Top of PASSAGE SHOWN
Some employees are light-fingered, and it isn’t always easy to catch them stealing. Loss-prevention staff often presses hard when interviewing employees they suspect are pilfering. That’s appropriate, as is reporting the case to police.
As the following case shows, aggressive questioning during an initial investigation doesn’t equal malicious intent—even if the employee is prosecuted and eventually acquitted.
Recent case: Bernard Scarborough worked for Dillard’s Department Stores in the shoe department, and also held a full-time job at a bank. He was accused of letting two customers walk away with two pairs of shoes without paying. Managers checked the cash register tapes, and store security officers questioned Scarborough. He claimed they threatened him with criminal prosecution and told him he would lose his bank job if he didn’t admit to theft.
Although Scarborough professed his innocence, police were called in and he was criminally prosecuted. A jury acquitted him.
Bottom of PASSAGE SHOWN
Top of DATA TO EXAMINE
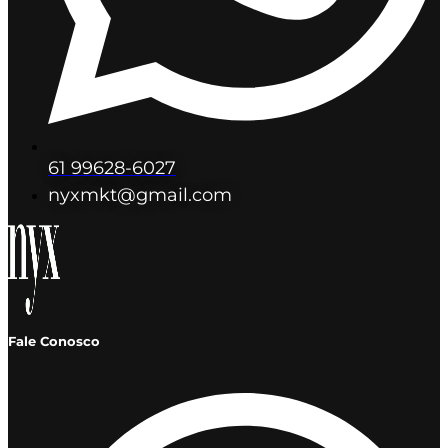
61 99628-6027
nyxmkt@gmail.com
Fale Conosco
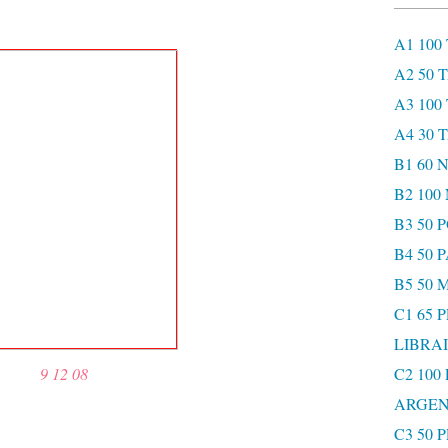
A1 100
A2 50 
A3 100
A4 30 
B1 60
B2 10
B3 50 
B4 50 
B5 50 
C1 65 
LIBRAI
9 12 08
C2 100
ARGEN
C3 50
Bottom of DATA TO EXAMINE
INSTRUCTIONS:
a) In the passage on employee theft, what steps were taken against Scarborough after he was accused, listed in the order the text gives them?
b) Can you quote the passage on employee theft word for word, from "Some employees are" down to "admit to theft."?

PROBLEM SOLUTIONS:
a)
1. Managers checked the cash register tapes.
2. Store security officers questioned him.
3. Police were called in.
4. He was criminally prosecuted.

b)
Some employees are light-fingered, and it isn’t always easy to catch them stealing. Loss-prevention staff often presses hard when interviewing employees they suspect are pilfering. That’s appropriate, as is reporting the case to police.
As the following case shows, aggressive questioning during an initial investigation doesn’t equal malicious intent—even if the employee is prosecuted and eventually acquitted.
Recent case: Bernard Scarborough worked for Dillard’s Department Stores in the shoe department, and also held a full-time job at a bank. He was accused of letting two customers walk away with two pairs of shoes without paying. Managers checked the cash register tapes, and store security officers questioned Scarborough. He claimed they threatened him with criminal prosecution and told him he would lose his bank job if he didn’t admit to theft.